* **Excerpted passage**
☆ ☆ ☆ ☆
Made in Britain
Made in Britain
Auction Closed
September 10, 03:41 PM GMT
Estimate
80,000 - 120,000 GBP
Lot Details
Description
BEN NICHOLSON
1894-1982
MAY 1955 (GREEN CHISEL)
signed and titled on the canvas overlap
oil and pencil on canvas
61 by 61cm.; 24 by 24in.
The Artist, by whom gifted to Dartington Hall, Devon, 1963
Acquired from the above by Waddington Galleries, London
Jennifer Pinto Benzaquen, New York, circa 1993
Offer Waterman, London, from whom acquired by the present owner
Herbert Read, Ben Nicholson: Work Since 1947, Vol. II, Lund Humphries, London, 1956, cat. no.44, illustrated, unpaginated;
Norbert Lynton, Ben Nicholson, London, 1993, cat. no.276, illustrated p.290.
We are grateful to Dr Lee Beard for his kind assistance with the cataloguing of the present work.
During the 1930s, Nicholson had built up an important network of connections within the European avant-garde, particularly in Paris, and the isolation of the war years saw a move in his work away from the pure abstraction he had been pursuing towards a style influenced heavily by the landscape. However, after the end of the Second World War, his style became increasingly abstract once more, this time working within a deconstructed still-life idiom. May 1955 (green chisel) dates from this extraordinarily innovative period for the artist.
Norbert Lynton describes these still-lifes and their relation to the works that had come before: ‘It is striking that in many of the major paintings of the early to mid-1950s, BN's still life has to exist without the partnering landscape he had accustomed us to… Our attention is sought first by the play of lines that represent the still life, secondly by the supporting planes that were the table, and only thirdly by the wider setting and its implications of space and location. Each element has surrendered the major part of what made it recognizable, and thus these still life compositions strike one as abstract, though their mode of abstraction is utterly different from that of the white reliefs’ (Norbert Lynton, Ben Nicholson, Phaidon, London, 1993, p.252).
☆ ☆ ☆ ☆
* **Tasks to carry out**
A) List, in order, each holder of the Ben Nicholson painting before the present owner, as the provenance in the auction listing gives them.
B) Carry the auction listing for the Ben Nicholson painting forward from the end of the Lynton quotation.
☆ ☆ ☆ ☆
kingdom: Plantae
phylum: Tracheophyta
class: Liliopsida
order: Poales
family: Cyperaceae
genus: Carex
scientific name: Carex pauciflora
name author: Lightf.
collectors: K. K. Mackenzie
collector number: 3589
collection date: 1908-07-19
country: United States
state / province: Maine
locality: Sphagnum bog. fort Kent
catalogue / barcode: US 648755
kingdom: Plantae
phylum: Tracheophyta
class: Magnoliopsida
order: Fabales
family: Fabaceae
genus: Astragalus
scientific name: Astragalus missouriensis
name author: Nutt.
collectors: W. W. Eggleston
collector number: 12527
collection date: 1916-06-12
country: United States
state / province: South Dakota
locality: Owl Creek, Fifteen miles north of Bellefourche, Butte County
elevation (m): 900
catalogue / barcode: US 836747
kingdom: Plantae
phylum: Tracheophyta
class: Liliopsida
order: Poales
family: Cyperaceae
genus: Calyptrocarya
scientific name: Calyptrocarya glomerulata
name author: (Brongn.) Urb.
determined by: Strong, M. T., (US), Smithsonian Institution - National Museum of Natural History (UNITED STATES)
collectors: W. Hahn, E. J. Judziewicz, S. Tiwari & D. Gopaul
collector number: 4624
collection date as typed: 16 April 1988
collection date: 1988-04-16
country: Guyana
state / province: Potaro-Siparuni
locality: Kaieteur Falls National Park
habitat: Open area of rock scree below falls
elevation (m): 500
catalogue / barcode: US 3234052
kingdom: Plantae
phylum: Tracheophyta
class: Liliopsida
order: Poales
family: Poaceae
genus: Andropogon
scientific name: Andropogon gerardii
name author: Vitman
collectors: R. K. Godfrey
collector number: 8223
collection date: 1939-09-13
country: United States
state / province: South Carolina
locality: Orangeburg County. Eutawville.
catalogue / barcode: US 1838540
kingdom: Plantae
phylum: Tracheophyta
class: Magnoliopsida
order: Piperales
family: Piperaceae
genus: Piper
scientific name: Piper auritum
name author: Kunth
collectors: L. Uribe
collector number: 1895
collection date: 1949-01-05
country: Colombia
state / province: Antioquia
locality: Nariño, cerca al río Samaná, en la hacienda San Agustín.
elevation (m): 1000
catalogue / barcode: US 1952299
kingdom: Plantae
☆ ☆ ☆ ☆
* **Task responses**
A)
1. The Artist
2. Dartington Hall, Devon
3. Waddington Galleries, London
4. Jennifer Pinto Benzaquen, New York
5. Offer Waterman, London

B)
May 1955 (green chisel) focuses directly on the table top objects themselves; the goblet, carafe and jug each delineated in Nicholson's trademark style. Although it was painted in 1955, the present work is highly reminiscent of Nicholson's style that he developed in the 1920s when he had first married Winifred and when they travelled together in Europe and experienced the French avant-garde at first hand. The stylised lines and interlocking forms of the still life in May 1955 (green chisel) clearly allude to the cubist influences that Nicholson discovered in the first decade of the 20th Century.
The distinctive surface of May 1955 (green chisel) is also significant. The underlying ground is clearly visible beneath the multi-layered paint surface and, as such, draws attention to the physical nature of the canvas itself. Winifred highlighted that it was Christopher Wood who introduced her and Ben to this technique of 'painting on coverine...it dries fast, you can put it over old pics' (Winifred Nicholson, Kit, unpublished memoir, Tate Gallery Archive 723.100, p.25). It created a firm painting ground that was visible beneath the painted image. In the present work, the paint surface takes on an additional three dimensional quality as the bold pencil drawing literally incises the surface almost punctuating the canvas itself.
A pioneer of abstraction, Ben Nicholson was undoubtedly considered one of Britain’s pre-eminent artists by 1955 when May 1955 (green chisel) was painted, and he received recognition on a global stage in these years: Nicholson won first prize at the Carnegie International, Pittsburgh in 1952, was selected to represent Britain at the Venice Biennale in 1954, and had his first high profile retrospective at the Tate, London in the summer of 1955.